El secreto mejor guardado de Castellón

El secreto mejor guardado de Castellón - Castellón

Todo es llano, plano. Sin una cuesta que subir ni que bajar, desde un vértice de la ciudad puedes contemplar toda su luz, desde el puerto hasta los edificios que separan las áridas y rocosas montañas del desierto. Fue una hora entre las autovías desde el aeropuerto a casa, mientras tanto los naranjos vestían las cunetas. Oteando el paisaje de la izquierda, la costa mediterránea reflejaba la luz del sol naciente que decoraba el este. A la derecha la inmensidad y fuerza de la naturaleza se hacía ver en forma de montañas y praderas secas y verticales.
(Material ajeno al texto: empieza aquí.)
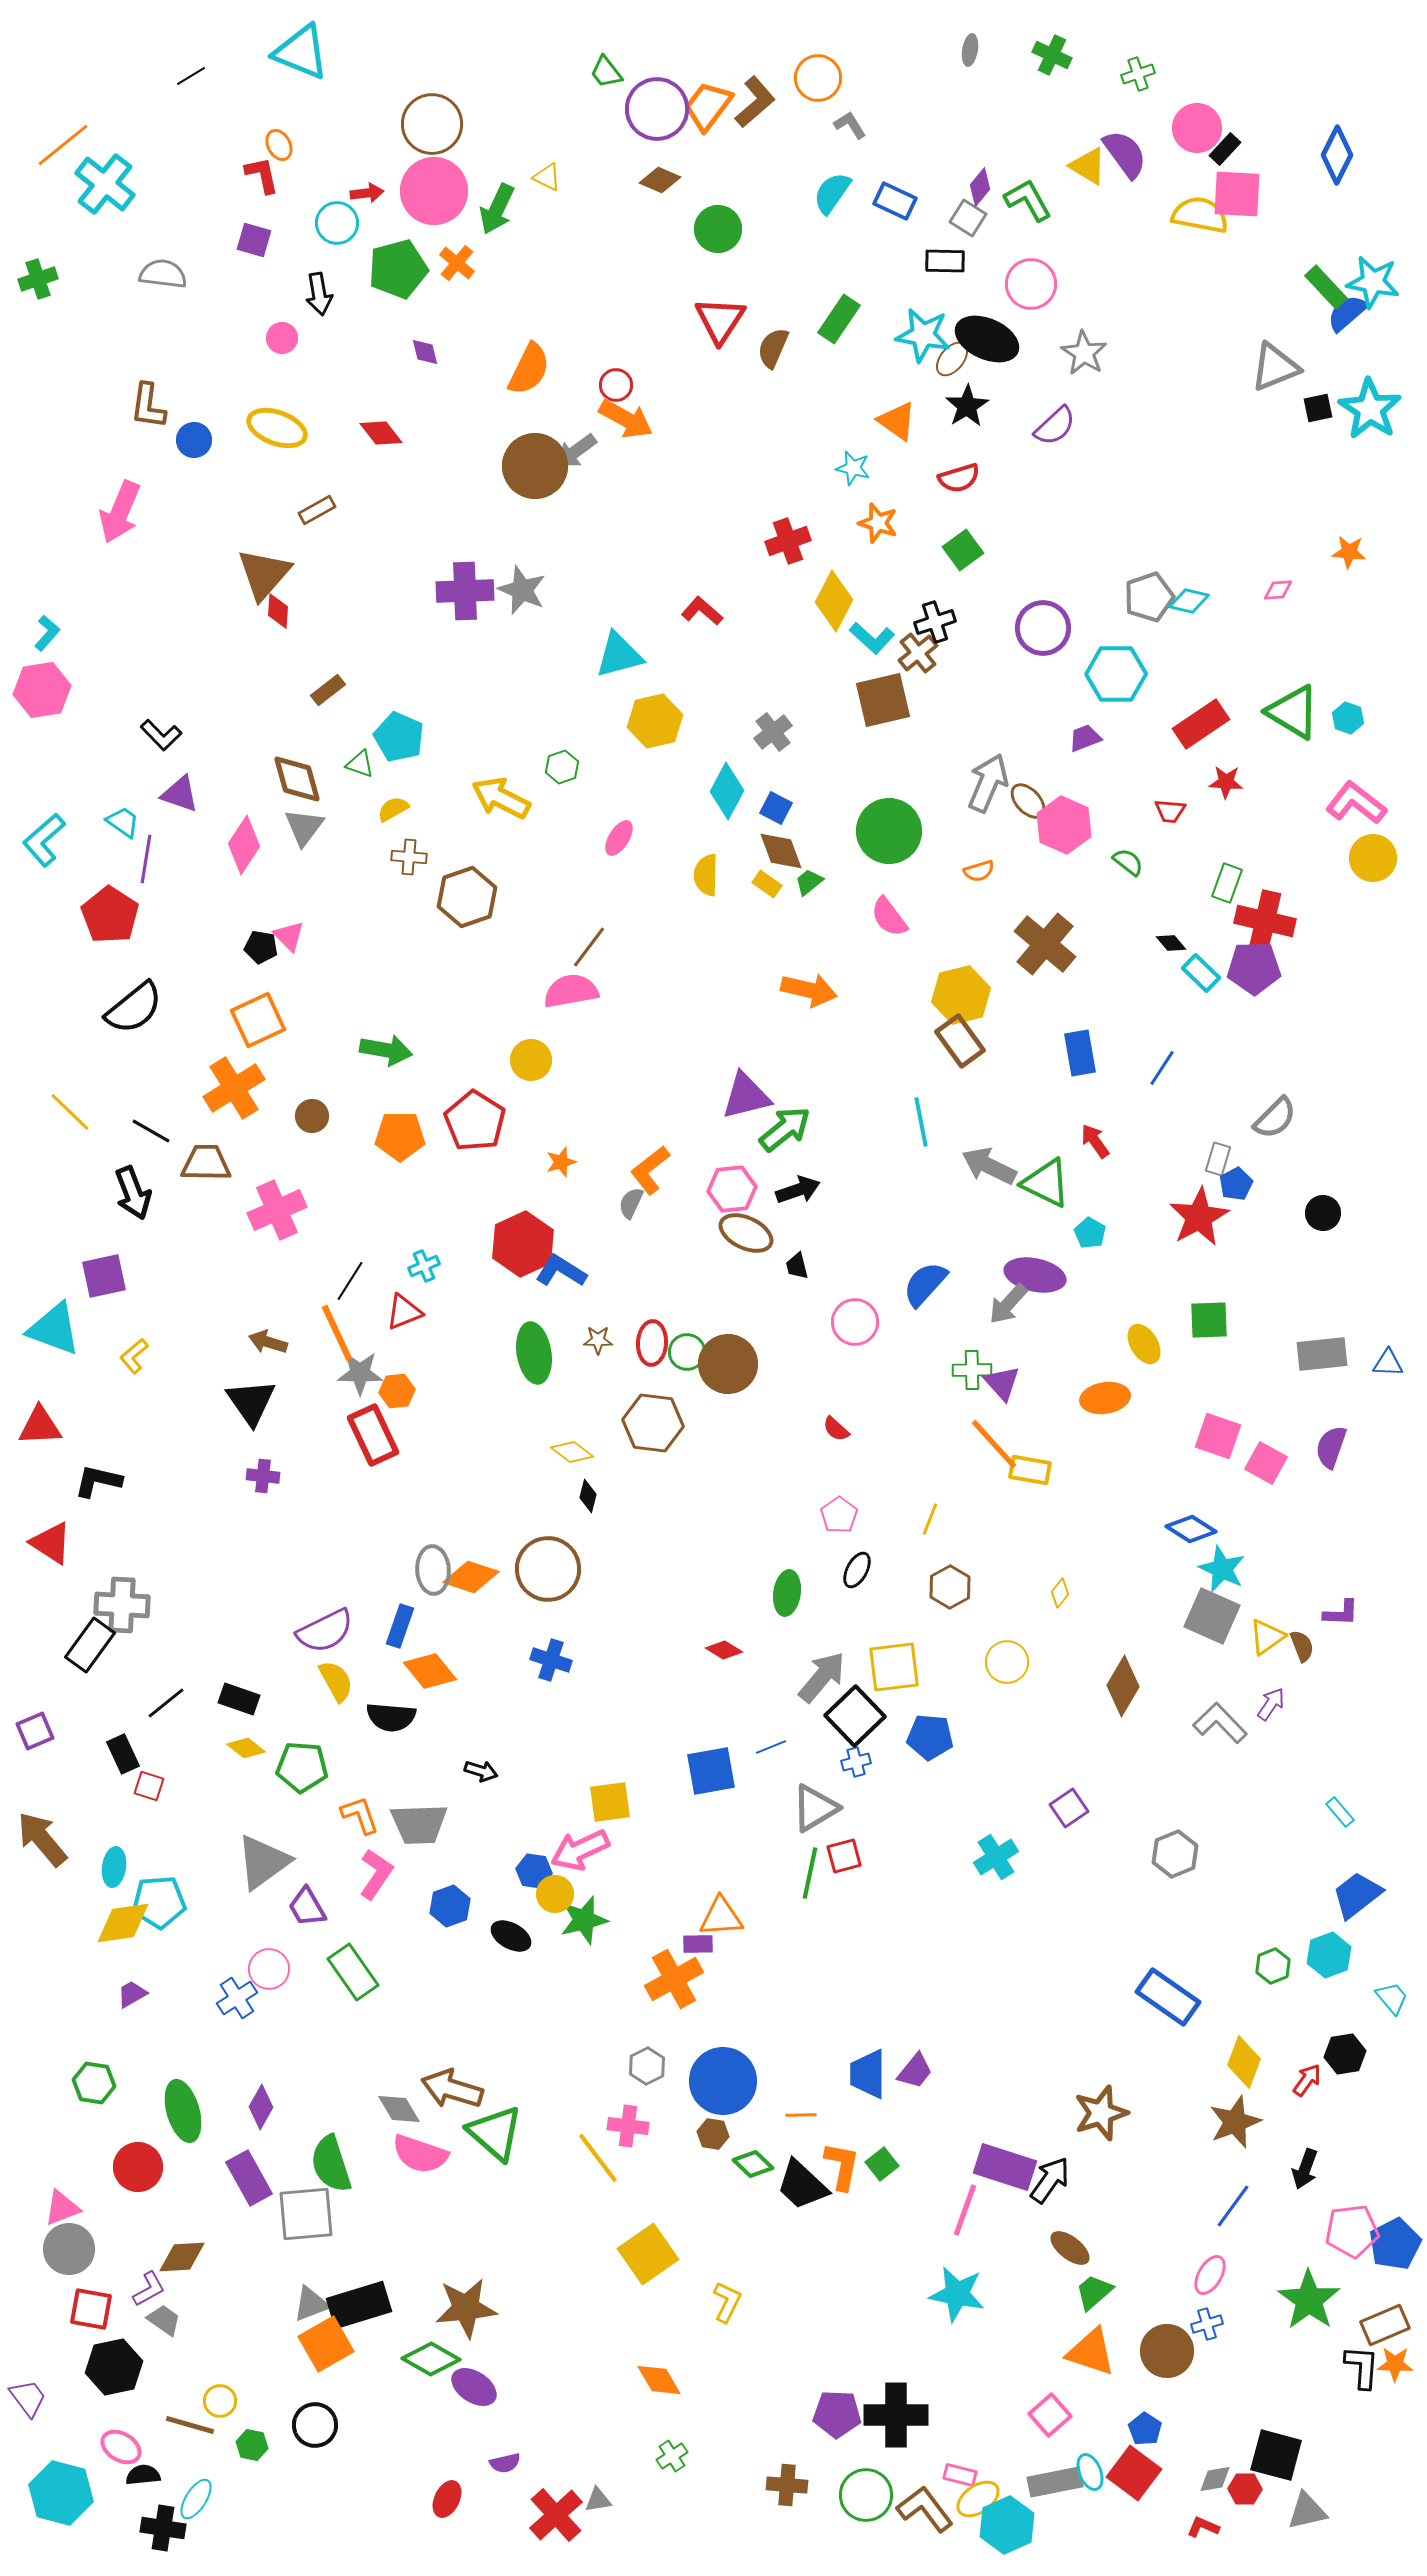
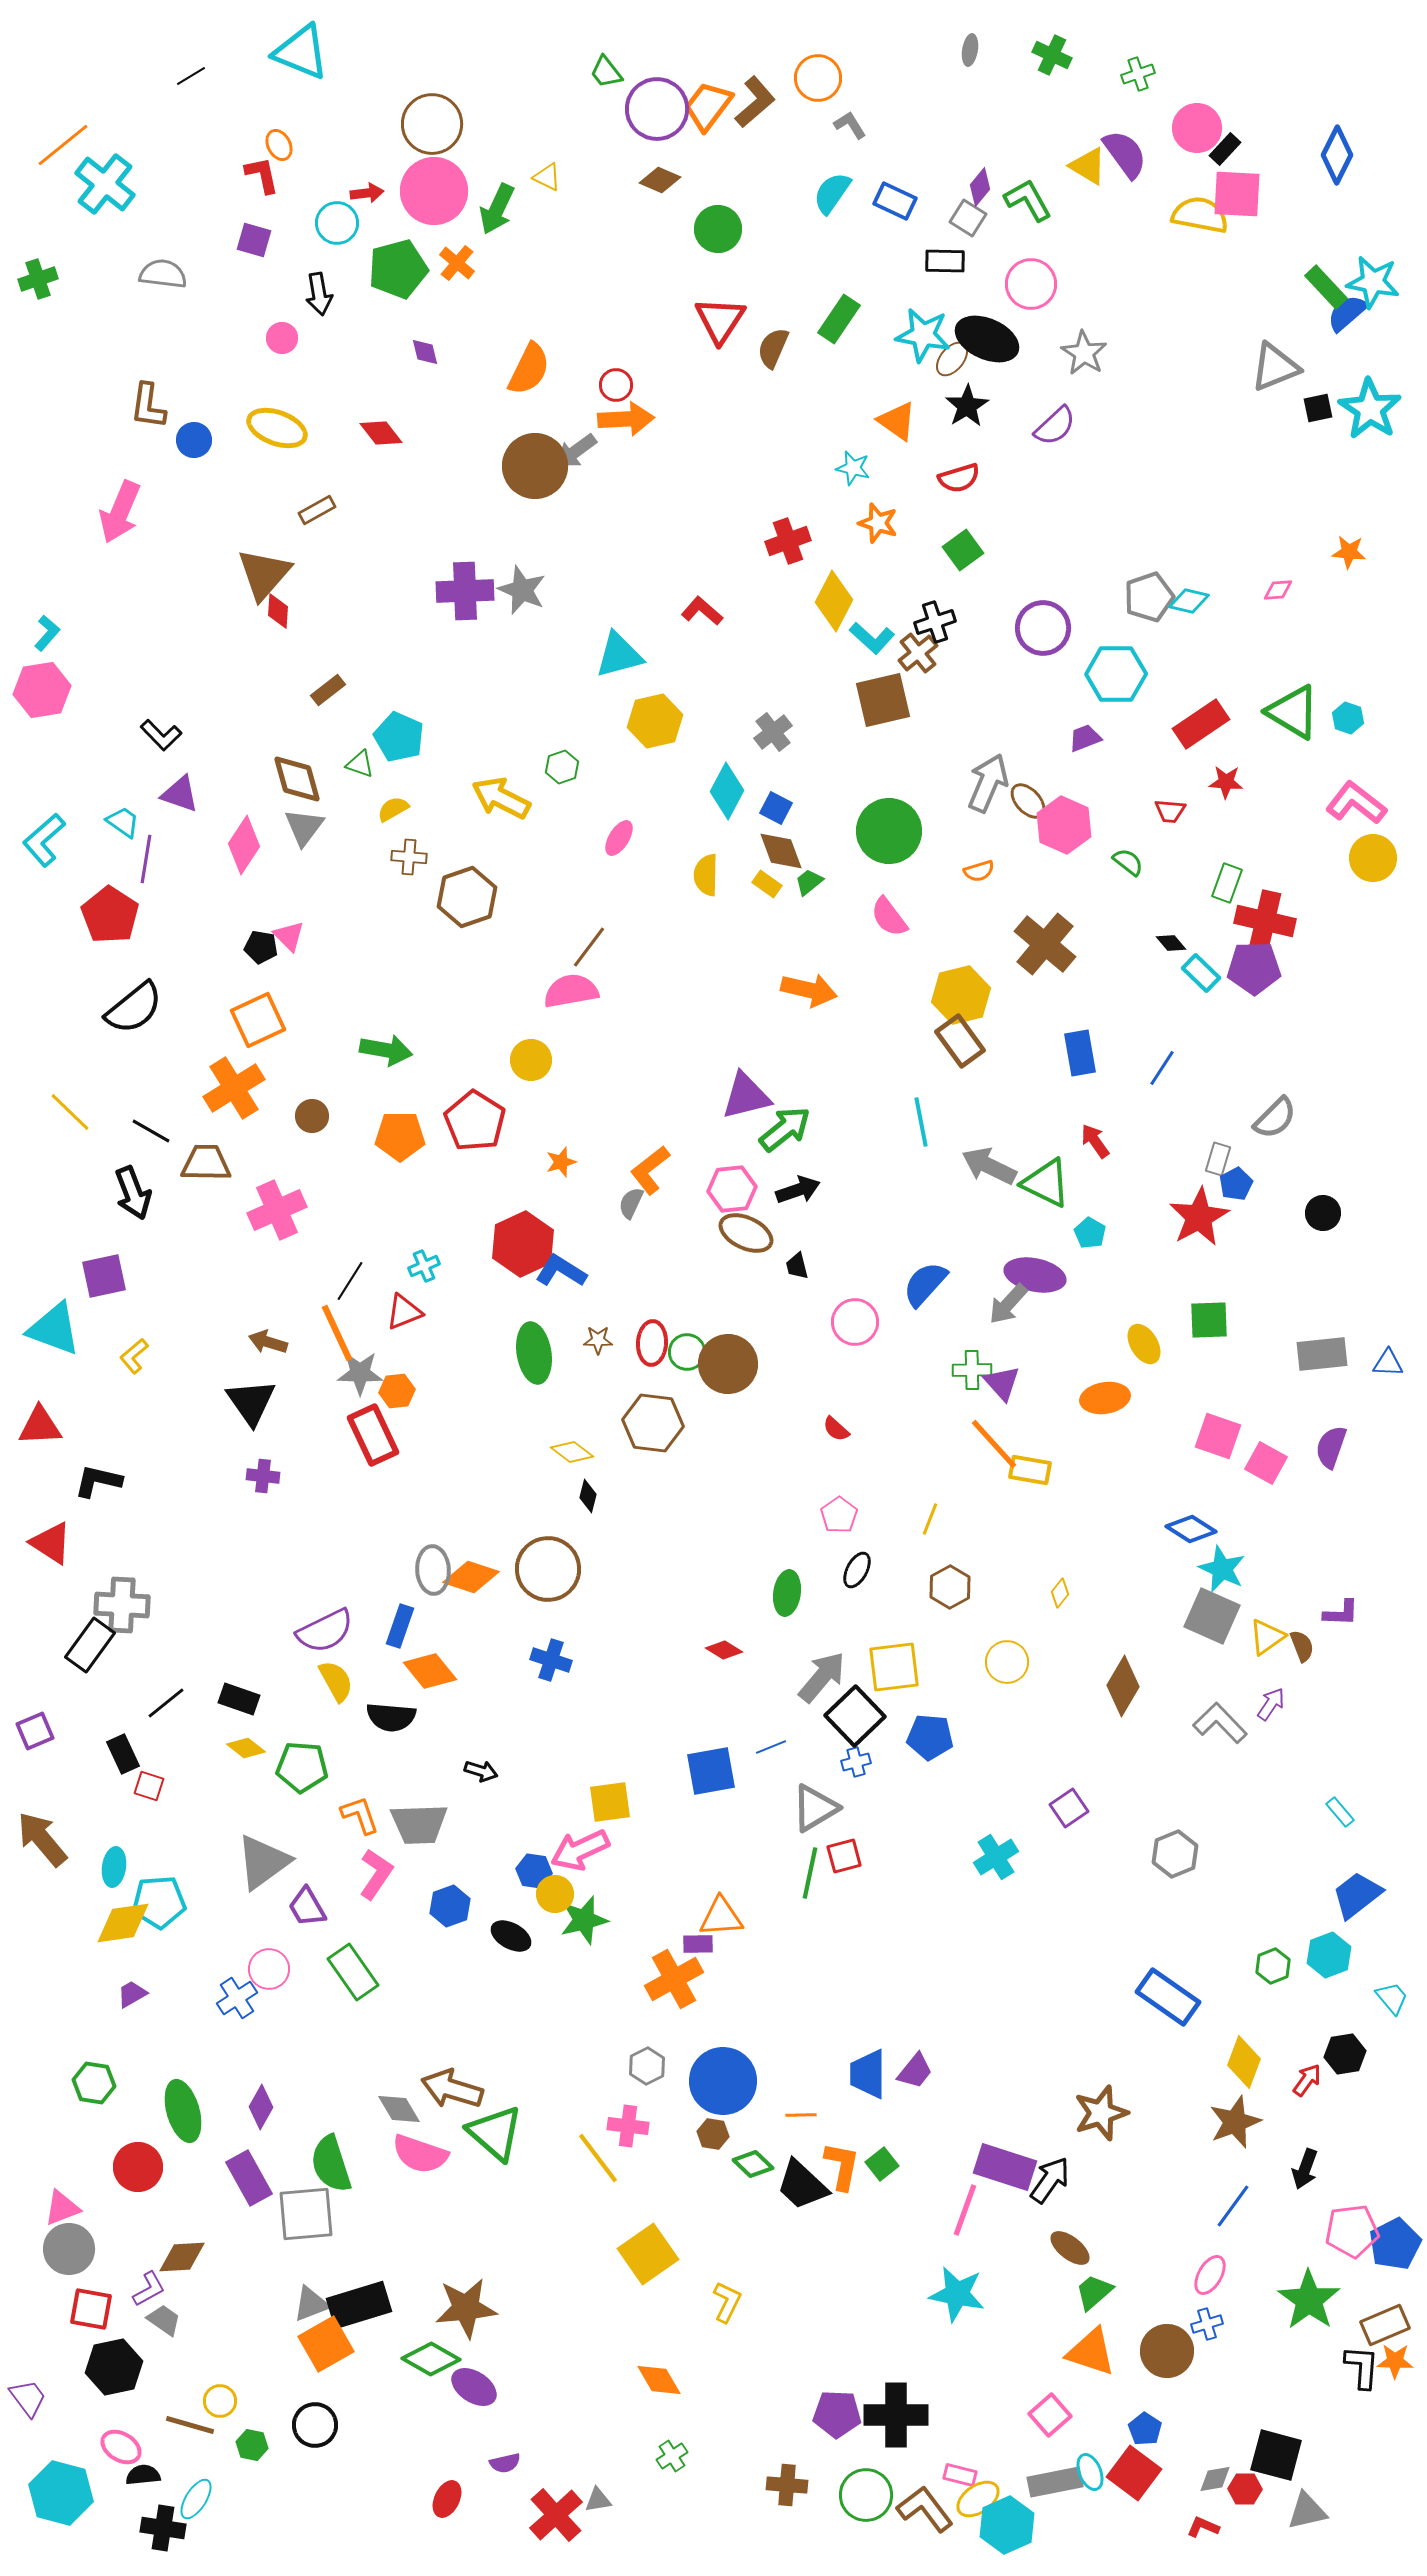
orange arrow at (626, 419): rotated 32 degrees counterclockwise
orange star at (1395, 2364): moved 3 px up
El oleaje de las aguas tranquilas orquestaba una cómoda instancia en aquellas playas. Los edificios algunos antiguos, derruidos marcaban un matiz singular en aquella estampa. Las casas blancas y pequeñas auguraban un paso de los días tranquilo y relajado. Mientras tanto, el lacónico placer de disfrutar del acervo propio del Grao de Castellón se resume en comer paella y finalizar esta cita con un carajillo. Cuando el sol ya ha dejado una estela de luz por todo su recorrido, la luna y las estrellas se hacen ver y una cena en la playa es el mejor escenario para desdeñar las ciudades lujosas y metropolitanas. Desde la orilla, las estrellas se funden con la oscuridad del mar. Una cena protagonizada por el pescado propio es la mejor solución para finalizar el día.

El día aquí empieza pronto, a las 6 de la mañana los buques de carga y pesca ya agitan el mar. Poco tiempo después el tráfico se aglutina por los alrededores de la pedanía, las pescaderías y comercios locales abren al público. El mercado, en la plaza central, junto a la iglesia, se inunda de jubilados en busca del mejor producto para el día a día. En los bares fluyen la cerveza y el vino para los bebedores. Por la tarde y tras un sórdido silencio la zona marítima, abrumada de turistas y vecinos, se convierte en el plan ideal para finalizar el día. Y así, la jornada acaba entre estas calles, como en el principio, con un oleaje placido, con edificios antiguos y con casas que prometen la sorpresa de lo cotidiano para el día de mañana.